Every AI agent deployed today was trained to get the right answer. None were trained to avoid unnecessary work. A new study puts a number on the cost: up to 14.5 percent accuracy loss on questions the model could have answered without calling a tool.
The finding, from researchers at Beijing University of Posts and Telecommunications and Nankai University in a paper accepted to ICML 2026, traces the problem to how these models learn. The dominant training method for tool-using AI — reinforcement learning from verified rewards, or RLVR — rewards only whether the final answer was correct, never whether the path to get there involved unnecessary work. Call a calculator for 2+2, get the right answer, and the model learns calculators are good for 2+2. It does not learn it did not need one. The training signal never says: you spent effort on something you did not need to do.
The knowledge illusion is the mechanism. Models hallucinate their own knowledge boundaries, calling external tools even for problems they could solve internally. On average, models invoke tools 0.93 times per query even when no external assistance is needed.

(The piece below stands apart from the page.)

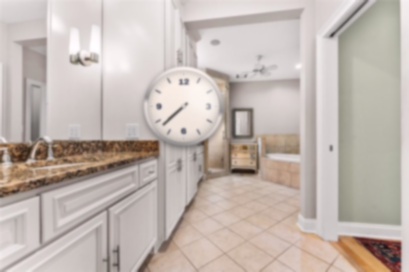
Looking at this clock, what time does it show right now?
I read 7:38
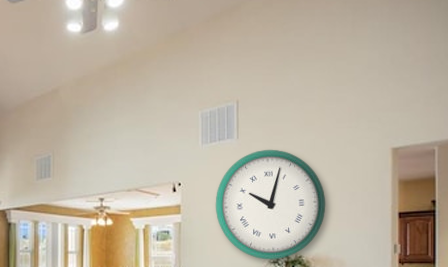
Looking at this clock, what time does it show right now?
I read 10:03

By the end of RLVR training, models show a 65 percent increase in tool-call turns relative to their base versions. Frontier models achieve only 80.2 percent accuracy at detecting when a tool is genuinely irrelevant, meaning nearly one in five tool calls is spurious. Among open-source models, the Llama series is hit hardest: invoking tools on simple internal-knowledge problems incurs a 49.15 percent performance penalty. The tool actively damages the answer.

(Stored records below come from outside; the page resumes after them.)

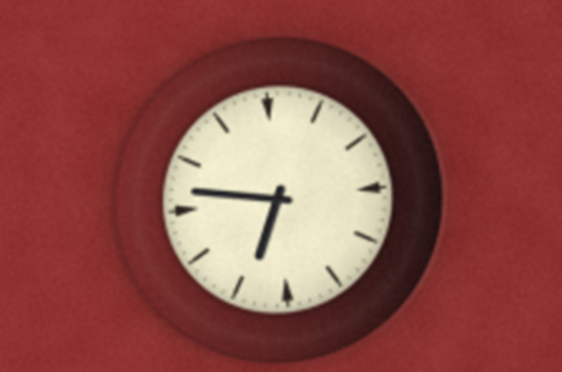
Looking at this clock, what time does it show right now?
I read 6:47
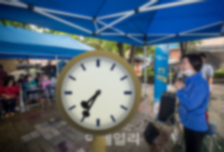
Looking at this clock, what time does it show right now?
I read 7:35
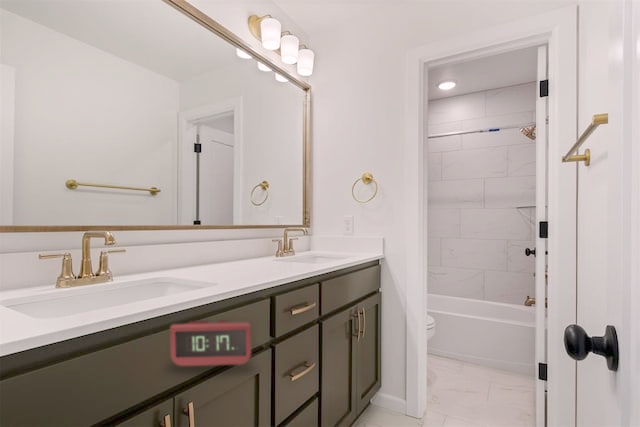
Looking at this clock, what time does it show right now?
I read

The practical consequence matches what practitioners are seeing in production. Serhii P, an AI agent developer, described the pattern in a widely shared post on DEV Community eight days ago — engineers building elaborate machinery around the model, custom orchestration layers, hand-rolled retry logic, and massive tool routing systems, all to solve problems the LLM was already solving if you just let it. The routing infrastructure is not wrong. But it treats a symptom while the cause — a training signal that never encoded strategy costs — remains embedded in every model fine-tuned with RLVR.
The paper proposes two fixes. Knowledge-aware direct preference optimization teaches models to distinguish between questions they can answer internally and questions that genuinely require external information. Applied to a 32-billion-parameter model, it reduced unnecessary tool calls by 82.8 percent while improving accuracy by 3 percent. A second approach using balanced reward signals, penalizing unnecessary tool calls regardless of whether the final answer was correct, cut unnecessary calls by 60 to 67 percent without accuracy loss.

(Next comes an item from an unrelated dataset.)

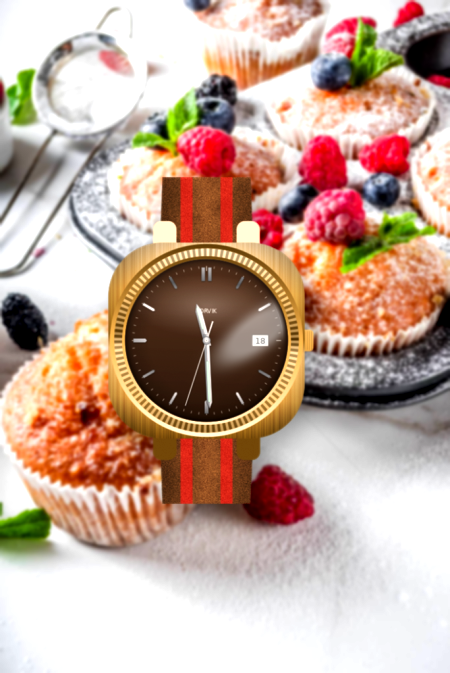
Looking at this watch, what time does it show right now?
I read 11:29:33
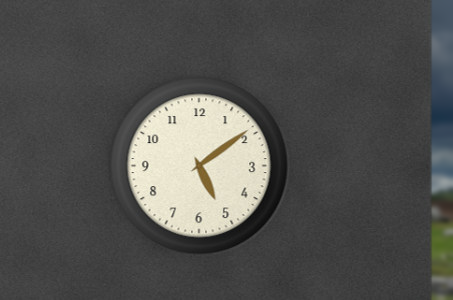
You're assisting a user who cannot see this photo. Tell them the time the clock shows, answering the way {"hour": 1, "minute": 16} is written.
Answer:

Both fixes require retraining from scratch. Neither has been independently tested outside the authors' benchmarks. The experiments run on math reasoning tasks, and whether the findings generalize to real-world agent systems that combine code execution, web search, and API calls in unpredictable sequences is an open question. Retraining is expensive and disruptive for teams that have already shipped agent products.
What is not an open question is where the failure originates. Every agent deployed today that was fine-tuned with reinforcement learning from verified rewards runs on a training signal that never encoded strategy costs. Better routing infrastructure cannot fix it. The gap is structural.